Exercise: Copy the items word for word, starting at the line that contains "VIVO IPL 2021 live telecast" and ending after the line that contains "View web version".
--------------------------------------------------
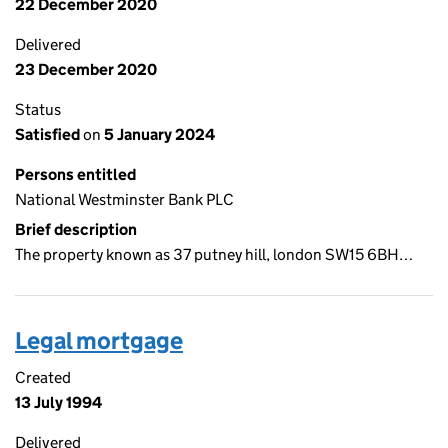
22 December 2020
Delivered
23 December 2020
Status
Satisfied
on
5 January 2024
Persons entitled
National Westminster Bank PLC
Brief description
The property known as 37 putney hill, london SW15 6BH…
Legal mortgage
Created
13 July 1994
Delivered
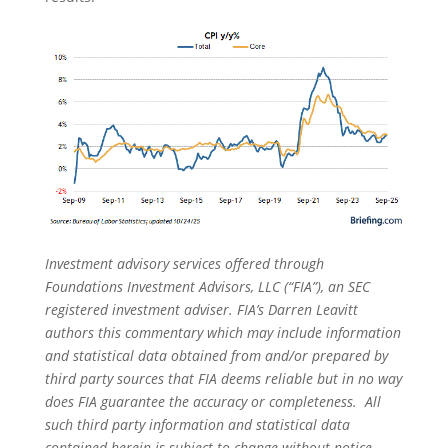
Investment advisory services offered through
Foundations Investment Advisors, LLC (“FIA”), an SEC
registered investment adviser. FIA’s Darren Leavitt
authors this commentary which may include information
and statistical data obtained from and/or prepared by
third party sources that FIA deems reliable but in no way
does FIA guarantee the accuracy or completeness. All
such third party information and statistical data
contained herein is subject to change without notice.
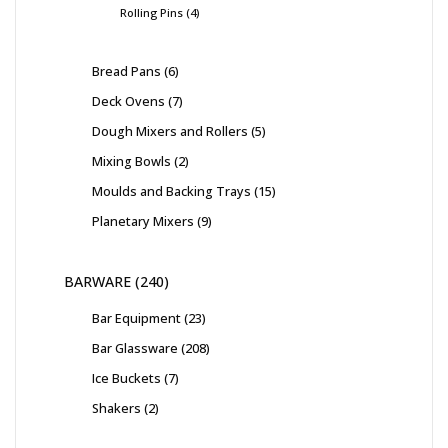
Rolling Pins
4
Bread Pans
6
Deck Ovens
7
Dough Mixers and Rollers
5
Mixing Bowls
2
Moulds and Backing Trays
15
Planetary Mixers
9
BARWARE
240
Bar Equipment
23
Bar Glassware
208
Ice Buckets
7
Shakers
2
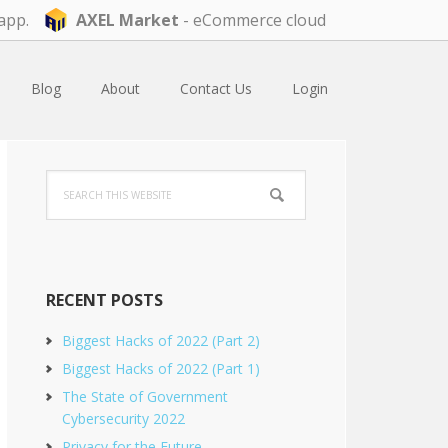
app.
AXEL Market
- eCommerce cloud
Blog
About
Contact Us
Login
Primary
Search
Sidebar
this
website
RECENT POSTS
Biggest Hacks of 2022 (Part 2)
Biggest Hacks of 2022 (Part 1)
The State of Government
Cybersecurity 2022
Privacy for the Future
--------------------------------------------------
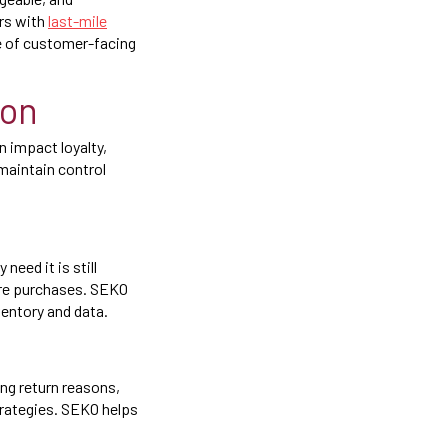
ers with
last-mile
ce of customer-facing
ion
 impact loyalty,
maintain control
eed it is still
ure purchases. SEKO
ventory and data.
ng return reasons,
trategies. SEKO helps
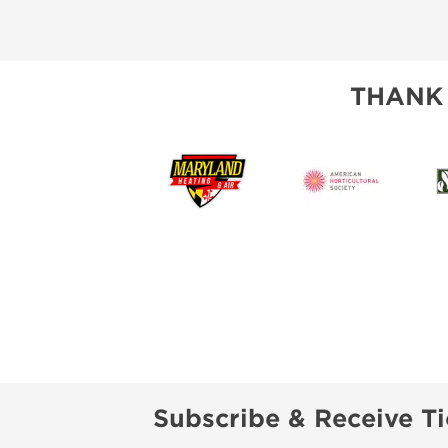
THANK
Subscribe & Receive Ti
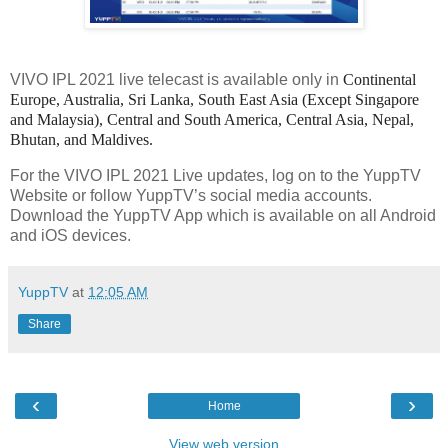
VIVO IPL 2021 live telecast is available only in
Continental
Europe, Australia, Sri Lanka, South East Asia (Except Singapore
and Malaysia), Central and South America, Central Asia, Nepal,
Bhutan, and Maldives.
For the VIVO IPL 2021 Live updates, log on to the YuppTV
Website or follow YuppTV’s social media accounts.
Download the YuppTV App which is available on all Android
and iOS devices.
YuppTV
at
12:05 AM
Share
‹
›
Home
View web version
--------------------------------------------------
Result of this task:
VIVO IPL 2021 live telecast is available only in
Continental
Europe, Australia, Sri Lanka, South East Asia (Except Singapore
and Malaysia), Central and South America, Central Asia, Nepal,
Bhutan, and Maldives.
For the VIVO IPL 2021 Live updates, log on to the YuppTV
Website or follow YuppTV’s social media accounts.
Download the YuppTV App which is available on all Android
and iOS devices.
YuppTV
at
12:05 AM
Share
‹
›
Home
View web version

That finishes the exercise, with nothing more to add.